The piece begins with a set of four dancers performing a looping, circling figure with a kick in it, reminiscent of the English ritual morris dance. They’re dressed in a motley assortment of Scottish plaids, loosely tied to resemble tribal clothing. Three women and two men – including Nelson himself – weave in and out of a constantly shifting formation, running, turning, falling and rolling, often to the sounds of bird calls, wind chimes or ship’s bells, amid nautical-looking sets and props. At one point there is a struggle between a colonial-looking Francis A. Stansky and a tribal-looking Omagbitse Omagbemi. They somersault over each other in close contact, in what could be a reference to the historic power struggle between Brits and Maoris. All of it may mean a great deal to the choreographer, but the experience remained remote for the rest of us. He showed us bits and pieces, but they didn’t evoke a time or place, real or imaginary.

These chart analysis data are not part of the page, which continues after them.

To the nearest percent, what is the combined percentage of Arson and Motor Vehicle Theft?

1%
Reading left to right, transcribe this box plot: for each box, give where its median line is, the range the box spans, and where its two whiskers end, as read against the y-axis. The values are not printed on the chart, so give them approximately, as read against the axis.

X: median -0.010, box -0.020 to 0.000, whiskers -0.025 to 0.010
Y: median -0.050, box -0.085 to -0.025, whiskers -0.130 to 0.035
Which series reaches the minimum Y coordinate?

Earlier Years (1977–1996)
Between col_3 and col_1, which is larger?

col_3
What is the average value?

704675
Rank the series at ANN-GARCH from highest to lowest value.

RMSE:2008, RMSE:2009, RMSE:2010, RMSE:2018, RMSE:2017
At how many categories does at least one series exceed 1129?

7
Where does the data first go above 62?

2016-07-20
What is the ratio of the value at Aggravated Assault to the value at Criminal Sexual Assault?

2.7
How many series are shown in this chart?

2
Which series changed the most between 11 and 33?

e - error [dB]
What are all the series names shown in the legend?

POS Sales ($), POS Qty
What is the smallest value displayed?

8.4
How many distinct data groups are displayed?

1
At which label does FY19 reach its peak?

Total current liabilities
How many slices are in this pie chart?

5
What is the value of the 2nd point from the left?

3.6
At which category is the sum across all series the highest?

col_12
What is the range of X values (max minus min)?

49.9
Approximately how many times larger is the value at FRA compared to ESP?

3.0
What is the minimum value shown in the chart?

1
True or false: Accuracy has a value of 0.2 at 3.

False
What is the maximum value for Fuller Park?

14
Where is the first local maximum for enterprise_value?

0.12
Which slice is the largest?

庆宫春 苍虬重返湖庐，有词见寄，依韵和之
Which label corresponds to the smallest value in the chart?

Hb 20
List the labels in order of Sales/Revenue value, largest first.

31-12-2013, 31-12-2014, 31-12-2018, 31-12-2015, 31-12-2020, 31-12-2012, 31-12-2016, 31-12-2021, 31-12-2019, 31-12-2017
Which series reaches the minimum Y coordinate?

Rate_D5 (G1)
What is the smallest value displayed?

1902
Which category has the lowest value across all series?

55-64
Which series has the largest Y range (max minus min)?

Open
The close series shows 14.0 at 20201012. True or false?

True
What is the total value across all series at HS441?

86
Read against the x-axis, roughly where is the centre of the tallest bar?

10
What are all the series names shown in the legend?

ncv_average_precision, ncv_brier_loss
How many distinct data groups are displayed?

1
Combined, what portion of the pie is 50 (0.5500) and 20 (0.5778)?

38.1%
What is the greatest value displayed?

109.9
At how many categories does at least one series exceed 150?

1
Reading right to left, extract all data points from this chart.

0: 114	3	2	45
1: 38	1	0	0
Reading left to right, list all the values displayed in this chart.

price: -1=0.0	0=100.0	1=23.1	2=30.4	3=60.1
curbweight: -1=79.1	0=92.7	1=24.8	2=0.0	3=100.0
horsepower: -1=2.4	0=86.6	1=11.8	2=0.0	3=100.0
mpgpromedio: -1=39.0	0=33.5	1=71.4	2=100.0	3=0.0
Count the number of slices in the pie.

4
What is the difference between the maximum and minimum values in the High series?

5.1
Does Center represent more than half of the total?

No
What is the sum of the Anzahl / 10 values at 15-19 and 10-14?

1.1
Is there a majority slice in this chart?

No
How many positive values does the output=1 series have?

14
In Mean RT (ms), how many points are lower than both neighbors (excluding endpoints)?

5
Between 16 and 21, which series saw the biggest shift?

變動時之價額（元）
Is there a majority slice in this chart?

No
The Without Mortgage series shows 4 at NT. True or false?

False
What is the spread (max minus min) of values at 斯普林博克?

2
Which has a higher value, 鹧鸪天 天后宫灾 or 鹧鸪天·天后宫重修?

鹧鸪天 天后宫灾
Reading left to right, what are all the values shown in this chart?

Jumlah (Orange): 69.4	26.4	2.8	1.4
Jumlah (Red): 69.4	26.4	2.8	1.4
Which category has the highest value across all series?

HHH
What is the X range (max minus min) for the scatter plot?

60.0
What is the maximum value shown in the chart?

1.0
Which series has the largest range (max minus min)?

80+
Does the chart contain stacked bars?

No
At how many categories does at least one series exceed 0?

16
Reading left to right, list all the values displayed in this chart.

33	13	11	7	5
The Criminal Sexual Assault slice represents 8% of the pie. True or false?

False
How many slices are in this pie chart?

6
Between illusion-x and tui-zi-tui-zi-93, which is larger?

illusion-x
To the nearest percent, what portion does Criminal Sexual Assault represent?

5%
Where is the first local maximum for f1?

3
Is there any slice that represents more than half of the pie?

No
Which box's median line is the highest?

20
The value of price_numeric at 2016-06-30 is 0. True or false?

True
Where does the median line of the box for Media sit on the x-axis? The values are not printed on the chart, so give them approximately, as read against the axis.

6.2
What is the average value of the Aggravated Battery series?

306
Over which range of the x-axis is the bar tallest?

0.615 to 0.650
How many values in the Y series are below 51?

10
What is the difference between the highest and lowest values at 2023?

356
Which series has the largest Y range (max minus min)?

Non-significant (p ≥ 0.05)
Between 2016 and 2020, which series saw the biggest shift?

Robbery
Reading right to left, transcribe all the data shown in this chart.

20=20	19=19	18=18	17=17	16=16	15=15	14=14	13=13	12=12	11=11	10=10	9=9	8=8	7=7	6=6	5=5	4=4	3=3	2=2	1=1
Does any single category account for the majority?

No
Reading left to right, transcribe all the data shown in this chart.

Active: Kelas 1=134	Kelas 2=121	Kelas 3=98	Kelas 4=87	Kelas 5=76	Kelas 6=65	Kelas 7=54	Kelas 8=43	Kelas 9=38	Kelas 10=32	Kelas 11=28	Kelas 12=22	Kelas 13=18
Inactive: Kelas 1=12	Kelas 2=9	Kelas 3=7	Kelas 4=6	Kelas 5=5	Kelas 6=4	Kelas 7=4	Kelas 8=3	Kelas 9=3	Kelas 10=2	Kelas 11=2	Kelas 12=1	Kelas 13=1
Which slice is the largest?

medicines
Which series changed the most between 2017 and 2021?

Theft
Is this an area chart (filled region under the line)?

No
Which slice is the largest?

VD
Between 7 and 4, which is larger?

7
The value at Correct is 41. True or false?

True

“Sail” was the second half of the program. In the opener, “Mean Piece” from 2006 , Nelson uses basically the same vocabulary of vigorous movement in a more disciplined way, to much greater effect. Here the formalism of the movements has a point; it’s an acting-out of human relationships in a mean-spirited environment, where competition and coercion are mitigated by forms and rules, but not by any softness of spirit.
“Mean Piece” is full of powerful images, starting with a backdrop that looks like a giant loom, reminiscent of Blake’s “satanic mills.” Against a sound score of industrial rhythms, six dancers race each other around the floor, and contend with each other in pairs and small groups, rolling, pushing and pulling as in a rough form of contact improvisation. Toward the end there’s a titanic tussle between Lawrence Cassella and Jennifer Felton, leaning side-to-side on one leg each, battling to see who can put his or her free foot over the other’s. The contests are inconclusive, but performed with a deadly intensity, as if this is all that matters. As the dancers near exhaustion, a cello sneaks into the sound score, and later a lone cricket. But art and nature seem to have little place in this human arena. Unlike the inconclusive drift of “Sail,” “Mean Piece” creates a world and draws us in. It’s danced with commitment by three men and three women, with special intensity and focus from Casella, who hits the floor like a break-dancer, and extraordinary facility from Omagbemi, who can play the upper body against the lower in polyrhythmic patterns unknown to most dancers. Also, Rebecca Serell made us feel her determination as she steadily ran herself into the ground, and Stansky had a fascinating way of stumbling around with unclear purpose but great conviction.
Jeremy Nelson has a distinctive choreographic style, fierce performers, and dance-savvy musical collaborators in Pavel Zustiak (“Mean Piece”) and David Watson (“Sail”). But “Sail” is probably headed for an early sunset.